J’ai récemment été victime d’un virus informatique qui a infecté l’un de mes ordinateurs. En bon garçon bien élevé, je sauvegarde régulièrement les fichiers importants, je me suis procuré, il y a longtemps, un anti-virus reconnu qui est toujours religieusement mis à jour, j’effectue les mises à jour de Windows et possède toutes les mesures de sécurité (coupe-feu, etc.) recommandées. De plus, j’évite les sites peu recommandables, exception faite des blogues de mes amis gauchistes.
Malgré cela, les désagréments causés par ledit virus sont gigantesques. Une fois les sueurs froides et les états de panique passés, je me suis posé la question: qui donc a intérêt à perpétrer de tels actes malveillants?
Les compagnies qui vendent des anti-virus? Réponse facile de conspirationnistes hystériques, je l’élimine.

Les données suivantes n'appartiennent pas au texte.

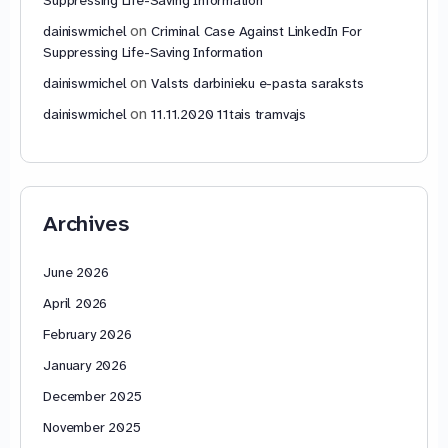
on
dainiswmichel
Criminal Case Against LinkedIn For
Suppressing Life-Saving Information
on
dainiswmichel
Valsts darbinieku e-pasta saraksts
on
dainiswmichel
11.11.2020 11tais tramvajs
Archives
June 2026
April 2026
February 2026
January 2026
December 2025
November 2025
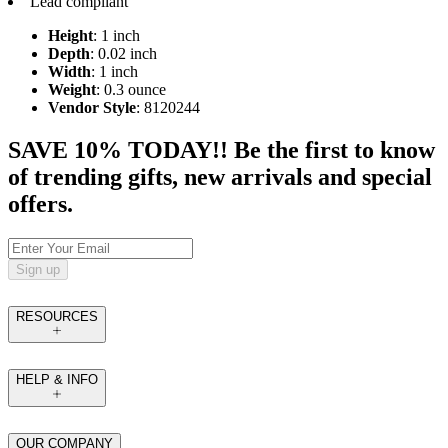
Lead compliant
Height
: 1 inch
Depth
: 0.02 inch
Width
: 1 inch
Weight
: 0.3 ounce
Vendor Style
: 8120244
SAVE 10% TODAY!! Be the first to know
of trending gifts, new arrivals and special
offers.
Sign up
RESOURCES
HELP & INFO
OUR COMPANY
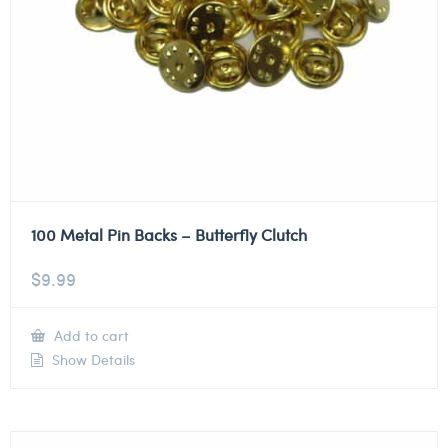
100 Metal Pin Backs – Butterfly Clutch
$
9.99
Add to cart
Show Details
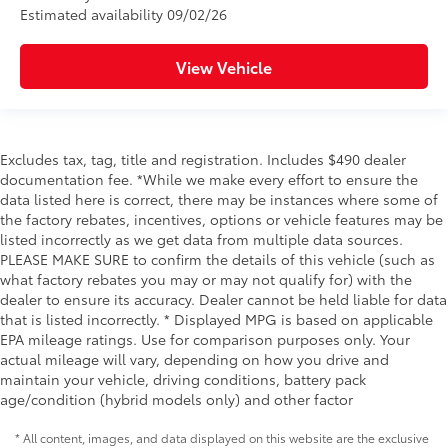
Estimated availability 09/02/26
View Vehicle
Excludes tax, tag, title and registration. Includes $490 dealer
documentation fee. *While we make every effort to ensure the
data listed here is correct, there may be instances where some of
the factory rebates, incentives, options or vehicle features may be
listed incorrectly as we get data from multiple data sources.
PLEASE MAKE SURE to confirm the details of this vehicle (such as
what factory rebates you may or may not qualify for) with the
dealer to ensure its accuracy. Dealer cannot be held liable for data
that is listed incorrectly. * Displayed MPG is based on applicable
EPA mileage ratings. Use for comparison purposes only. Your
actual mileage will vary, depending on how you drive and
maintain your vehicle, driving conditions, battery pack
age/condition (hybrid models only) and other factor
* All content, images, and data displayed on this website are the exclusive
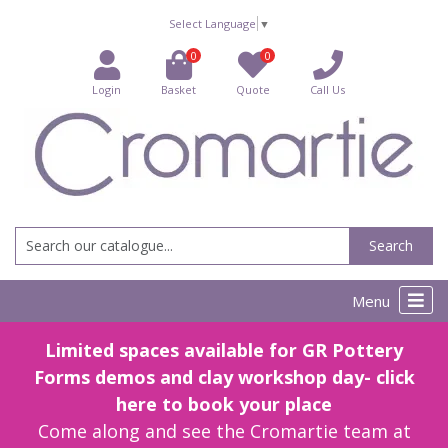
Select Language
▼
0
0
Login
Basket
Quote
Call Us
Search
Menu
Limited spaces available for GR Pottery
Forms demos and clay workshop day- click
here to book your place
Come along and see the Cromartie team at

Des employés frustrés qui se vengent ainsi de la dureté de ce monde? Peut-être, mais j’en doute aussi, car j’ose espérer qu’ils ont mieux à faire.
Finalement, à bien y réfléchir, je crois qu’il ne faut pas trop accorder d’importance aux coupables. Je les compare à ces têtes de linotte qui jettent leurs déchets sur le bord de la route sans se douter du tort qu’ils causent à leur environnement immédiat. Car l’impact de leurs bêtises d’adolescent n’est pas très grand sur ma vie, mais doit être bien terrible pour les gens qui, désirant se joindre au 21e siècle, décident de faire le grand saut avec un ordinateur, mais se retrouvent avec ces cochonneries qui leur enlève le goût d’utiliser l’informatique.
Y a-t-il une solution viable pour enrayer ce phénomène? Peut-être devrait-on tirer des leçons d’efforts similaires dans des branches connexes: on dresse des listes d’exclusion pour les appels de sollicitation, on poursuit maintenant les “spammers” lorsqu’ils se font prendre, on retire la licence d’exercice aux conseillers véreux. Peut-être doit-on trouver un moyen d’exclure ces gens de cet espace virtuel qui est maintenant un outil, et non le terrain d’expérimentation qu’il était encore récemment.
des fois les créateur de virus et ceux qui décripte les code des banques font sa pour le mêtre sur leur CV, pour aller travailler justement pour une compagnie d’anti-virus/ sécurité. en étant le meilleur des “méchant hacker” ils deviennent des “bon hacker” payer avec des gros chiffres.